Он чувствовал, что дрожит от нетерпения. Он не мог понять почему.
Конечно, он не видел детей целую вечность, не выезжал за пределы Лэдисвиля, не держал в руках руль, не заходил в придорожный ресторан, не заказывал себе бифштекс с кровью, истекающий холестерином и канцерогенами. Иногда он прогуливался в сумерках по главной улочке Лэдисвиля, глядел на закрывающиеся лавки и воображал себя иностранцем, который не знает языка, не может прочесть вывеску, не имеет ни одного знакомого, не запасся местными деньгами, но и в свою страну уже вернуться не может, потому что она каким-то диковинным образом ушла под землю, затонула, распалась на кусочки грязи.
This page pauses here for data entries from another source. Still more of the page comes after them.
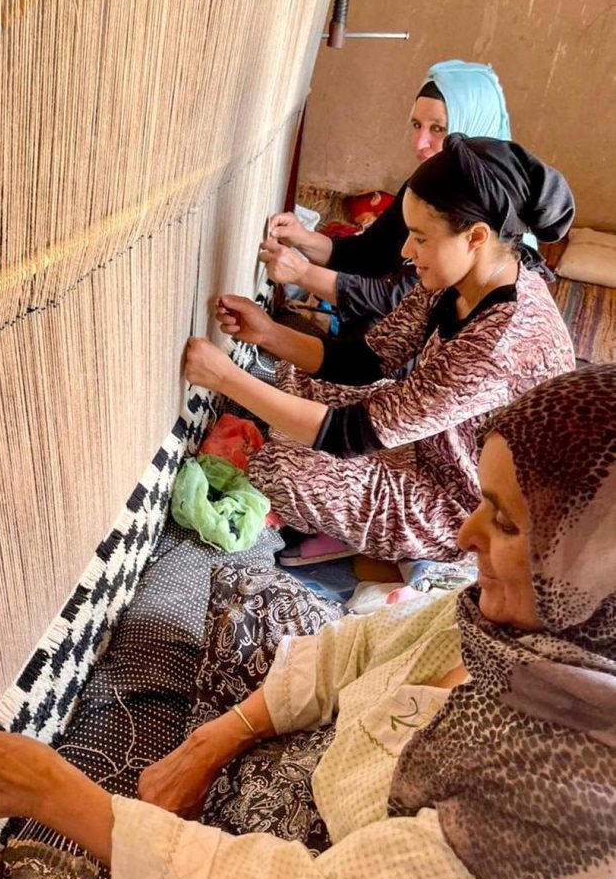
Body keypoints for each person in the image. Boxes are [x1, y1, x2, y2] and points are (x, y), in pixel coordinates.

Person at [0, 365, 616, 879]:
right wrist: (216, 738)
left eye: (503, 522)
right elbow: (364, 643)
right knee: (249, 597)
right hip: (348, 798)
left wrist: (60, 797)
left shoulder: (566, 813)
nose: (464, 537)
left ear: (591, 562)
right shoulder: (538, 634)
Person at [184, 135, 576, 562]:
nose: (407, 252)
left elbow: (347, 434)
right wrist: (268, 335)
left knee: (283, 469)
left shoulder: (502, 341)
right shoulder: (457, 279)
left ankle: (359, 540)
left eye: (420, 239)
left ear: (476, 236)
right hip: (431, 443)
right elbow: (368, 359)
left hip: (465, 508)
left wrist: (226, 376)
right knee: (295, 382)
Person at [261, 59, 517, 330]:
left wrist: (301, 273)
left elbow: (398, 299)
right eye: (416, 125)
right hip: (382, 348)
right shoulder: (423, 186)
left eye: (438, 129)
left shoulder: (483, 213)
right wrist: (303, 238)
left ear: (472, 127)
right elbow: (370, 252)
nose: (420, 143)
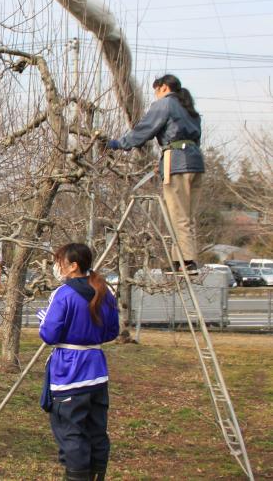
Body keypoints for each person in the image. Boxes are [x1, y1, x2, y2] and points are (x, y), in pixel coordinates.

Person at [37, 243, 119, 481]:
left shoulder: (63, 294)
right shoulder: (104, 291)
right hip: (96, 369)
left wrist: (45, 322)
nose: (56, 266)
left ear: (73, 266)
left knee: (71, 432)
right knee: (96, 431)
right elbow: (111, 331)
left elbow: (49, 335)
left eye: (59, 261)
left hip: (69, 372)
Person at [107, 74, 204, 273]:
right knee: (188, 216)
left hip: (176, 162)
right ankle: (182, 260)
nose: (156, 95)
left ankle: (186, 262)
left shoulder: (165, 104)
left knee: (177, 215)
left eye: (156, 90)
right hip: (196, 163)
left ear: (164, 87)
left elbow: (144, 129)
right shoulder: (189, 108)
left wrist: (119, 144)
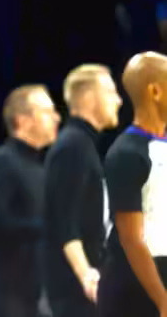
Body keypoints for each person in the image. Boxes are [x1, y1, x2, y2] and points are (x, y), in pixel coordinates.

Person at [0, 85, 60, 317]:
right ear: (22, 120)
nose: (57, 118)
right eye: (47, 111)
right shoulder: (0, 162)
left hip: (34, 300)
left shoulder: (41, 170)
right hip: (3, 302)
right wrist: (55, 228)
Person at [43, 64, 122, 317]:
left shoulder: (82, 144)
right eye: (110, 92)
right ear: (88, 97)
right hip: (75, 295)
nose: (119, 100)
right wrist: (87, 276)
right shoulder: (72, 146)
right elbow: (64, 223)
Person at [97, 51, 167, 317]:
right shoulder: (126, 153)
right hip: (134, 290)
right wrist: (162, 299)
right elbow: (131, 239)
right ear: (155, 91)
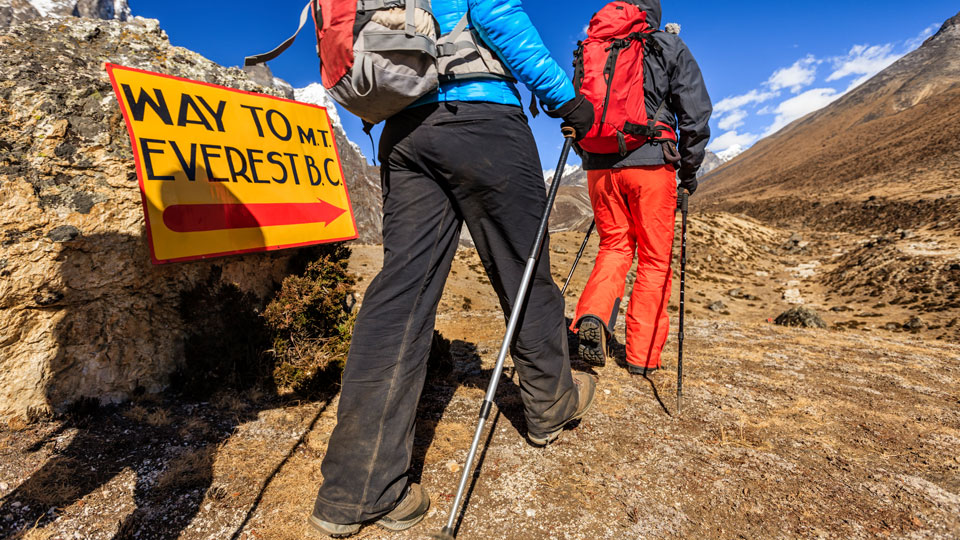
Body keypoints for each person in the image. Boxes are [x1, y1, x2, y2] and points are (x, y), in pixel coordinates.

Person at [307, 0, 596, 537]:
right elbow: (496, 14)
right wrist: (564, 99)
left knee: (401, 294)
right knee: (523, 268)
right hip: (481, 118)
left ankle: (356, 490)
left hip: (403, 132)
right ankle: (551, 405)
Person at [571, 0, 711, 375]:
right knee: (653, 258)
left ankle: (594, 318)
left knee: (614, 246)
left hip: (599, 166)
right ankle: (641, 357)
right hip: (651, 165)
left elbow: (577, 112)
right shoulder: (667, 45)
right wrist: (689, 172)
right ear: (654, 13)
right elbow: (695, 115)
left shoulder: (592, 47)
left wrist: (589, 155)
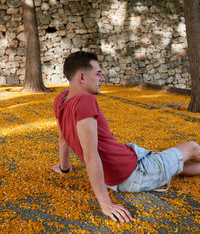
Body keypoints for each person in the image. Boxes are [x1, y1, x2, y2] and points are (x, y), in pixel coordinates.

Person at [51, 50, 200, 223]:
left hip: (122, 171)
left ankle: (170, 169)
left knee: (180, 165)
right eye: (98, 74)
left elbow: (63, 138)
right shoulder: (85, 101)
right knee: (192, 147)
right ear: (82, 77)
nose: (103, 79)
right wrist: (105, 204)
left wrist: (64, 168)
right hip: (133, 173)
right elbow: (91, 156)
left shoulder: (61, 99)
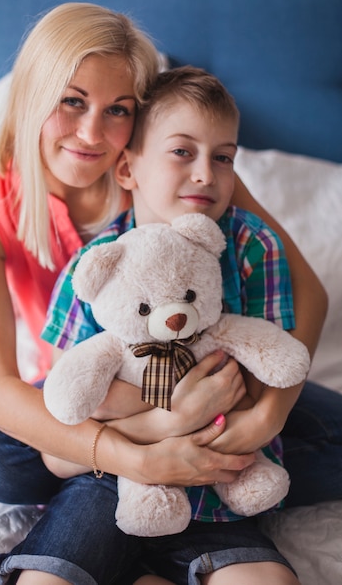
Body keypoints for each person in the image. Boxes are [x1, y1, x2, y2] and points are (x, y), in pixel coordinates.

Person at [0, 2, 334, 585]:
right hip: (92, 393)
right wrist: (148, 445)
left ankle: (178, 502)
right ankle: (138, 490)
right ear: (32, 95)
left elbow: (310, 294)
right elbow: (0, 393)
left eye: (118, 110)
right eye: (71, 101)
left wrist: (264, 419)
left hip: (212, 375)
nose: (91, 133)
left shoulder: (176, 166)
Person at [38, 66, 302, 585]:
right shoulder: (94, 267)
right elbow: (61, 434)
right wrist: (153, 427)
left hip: (220, 478)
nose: (206, 172)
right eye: (182, 151)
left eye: (223, 157)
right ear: (127, 168)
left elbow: (270, 374)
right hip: (108, 481)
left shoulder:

Он очень хотел поехать, но опять же не потому, что впервые со времен Большого несчастья он был в силах прийти на помощь кому-то из своих детей, мог сделать для них, для нее – для Голды, для любимой дочери-1-1 – что-то, чего не могли сделать все эти их новые отцы, со всеми их респектабельными службами, автомобилями, счетами в банке, шикарными связями, дачами на океане. Впервые за долгие месяцы он испытал толчок забытого восхитительного чувства – злости. В этом, в этом была вся загвоздка. Чувство только мелькнуло и пропало, но Антону казалось – если напрячься, если не оставлять попыток, его снова можно будет поймать, как ускользающую волну в приемнике, как потерянную строчку в книжной странице. И злость была не на жену-1, не на боль в десне, не на затерявшийся носок – нет, это был явно отблеск той большой, былой злости на главного врага всей его жизни до катастрофы, злости, которая, оказывается, составляла стержень и опору, потому что, когда ее не стало, он и превратился в тряпицу, в мягкий комочек сохнущей на ветру плоти.